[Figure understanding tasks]
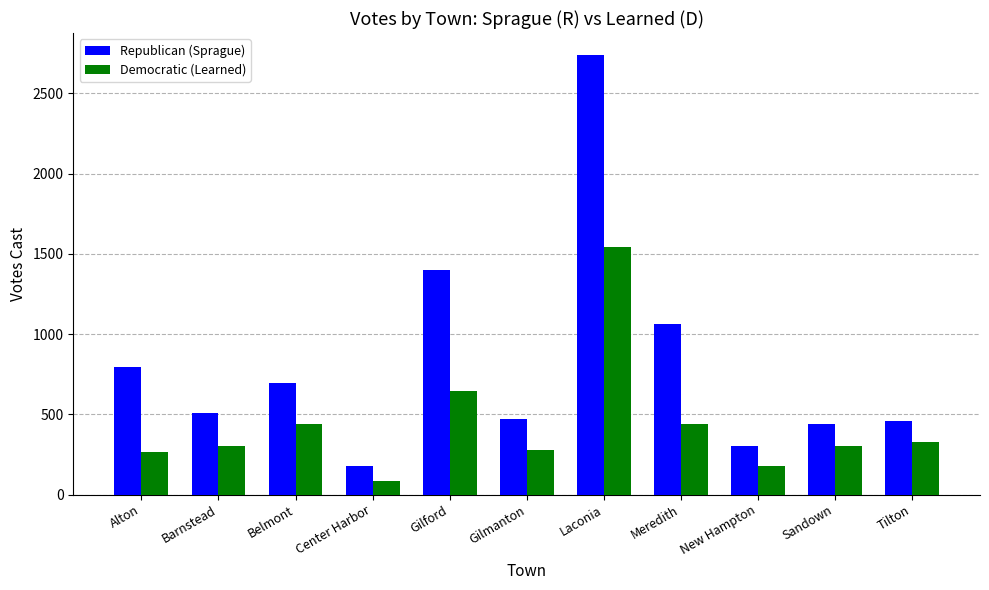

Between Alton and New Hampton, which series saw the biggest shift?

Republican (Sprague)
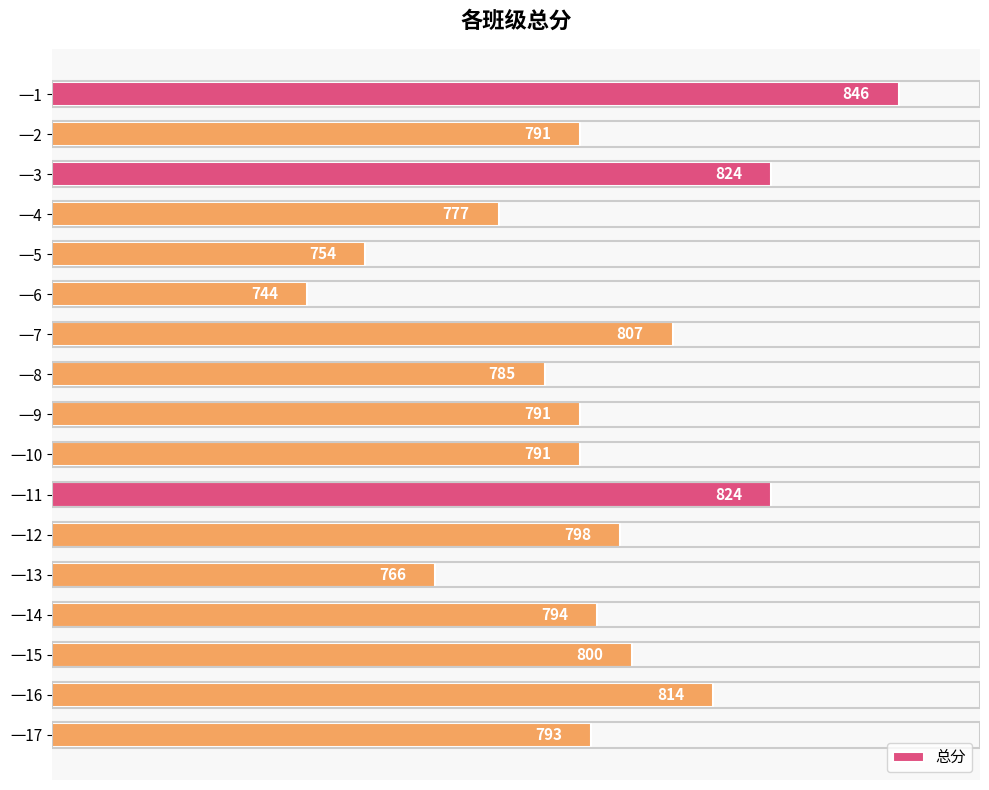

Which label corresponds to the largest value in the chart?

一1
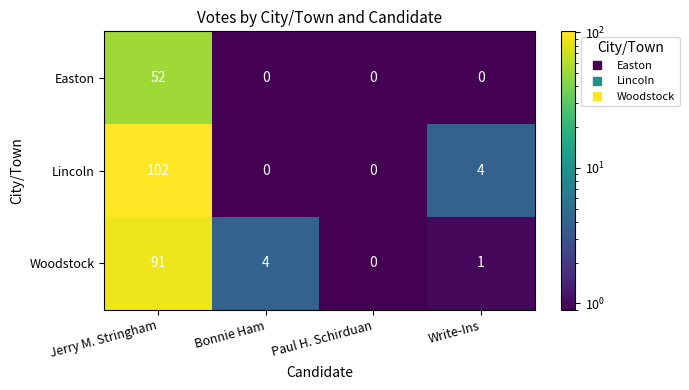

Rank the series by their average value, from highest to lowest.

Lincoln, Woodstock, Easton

THE PROBLEM:
Rewrite the rows above with "series" changed to "data set" everywhere and nothing else altered, omitting the pictures.

TASK RESPONSE:
Between Alton and New Hampton, which data set saw the biggest shift?

Republican (Sprague)

Which label corresponds to the largest value in the chart?

一1

Rank the data set by their average value, from highest to lowest.

Lincoln, Woodstock, Easton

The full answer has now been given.